Due to his premature death and a limited number of artworks, Sidibé was soon forgotten despite the honors he received from the most prestigious modern art galleries and leading centers of artistic avant-garde. Perhaps his marouflaged canvases – antithesis of dark wooden fetishes – didn't fulfill European preconceived ideas of African art.
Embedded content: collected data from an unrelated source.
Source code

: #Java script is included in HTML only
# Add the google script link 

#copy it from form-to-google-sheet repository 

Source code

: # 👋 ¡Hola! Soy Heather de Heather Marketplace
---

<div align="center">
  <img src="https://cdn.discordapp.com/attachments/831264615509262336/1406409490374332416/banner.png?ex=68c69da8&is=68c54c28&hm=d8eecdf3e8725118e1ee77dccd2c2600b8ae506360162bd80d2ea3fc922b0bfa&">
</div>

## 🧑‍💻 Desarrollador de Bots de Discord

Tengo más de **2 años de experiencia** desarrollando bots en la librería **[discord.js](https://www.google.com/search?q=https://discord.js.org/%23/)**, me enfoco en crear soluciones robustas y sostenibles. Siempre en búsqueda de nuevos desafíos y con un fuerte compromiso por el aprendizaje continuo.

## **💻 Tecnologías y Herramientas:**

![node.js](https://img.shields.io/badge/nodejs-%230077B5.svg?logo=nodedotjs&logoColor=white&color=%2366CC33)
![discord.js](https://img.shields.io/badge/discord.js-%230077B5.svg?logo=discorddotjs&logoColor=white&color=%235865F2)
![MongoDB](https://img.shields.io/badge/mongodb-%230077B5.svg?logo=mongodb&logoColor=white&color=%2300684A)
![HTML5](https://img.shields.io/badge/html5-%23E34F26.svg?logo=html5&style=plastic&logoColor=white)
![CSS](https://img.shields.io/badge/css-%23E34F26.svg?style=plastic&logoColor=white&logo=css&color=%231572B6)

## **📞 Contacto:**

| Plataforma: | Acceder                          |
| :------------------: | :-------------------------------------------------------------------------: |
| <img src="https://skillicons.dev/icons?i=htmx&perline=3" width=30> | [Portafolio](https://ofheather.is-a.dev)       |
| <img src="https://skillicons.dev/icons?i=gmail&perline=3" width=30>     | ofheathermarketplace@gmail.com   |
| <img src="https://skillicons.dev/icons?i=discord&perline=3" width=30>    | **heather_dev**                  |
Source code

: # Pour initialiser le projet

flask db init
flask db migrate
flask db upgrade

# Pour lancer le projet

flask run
The story of Sidibé and his work illustrates the ambivalent reception of modern African art in Europe at the beginning of the 20th century: praised by avant-garde critics, the painter was nevertheless forbidden to leave French Sudan to attend his first Parisian exhibition. This small booklet is probably the only documentary record of Sidibé's artworks and their journey to Eastern Europe, where they were exceptionally displayed as the creations of a contemporary artist in his own right.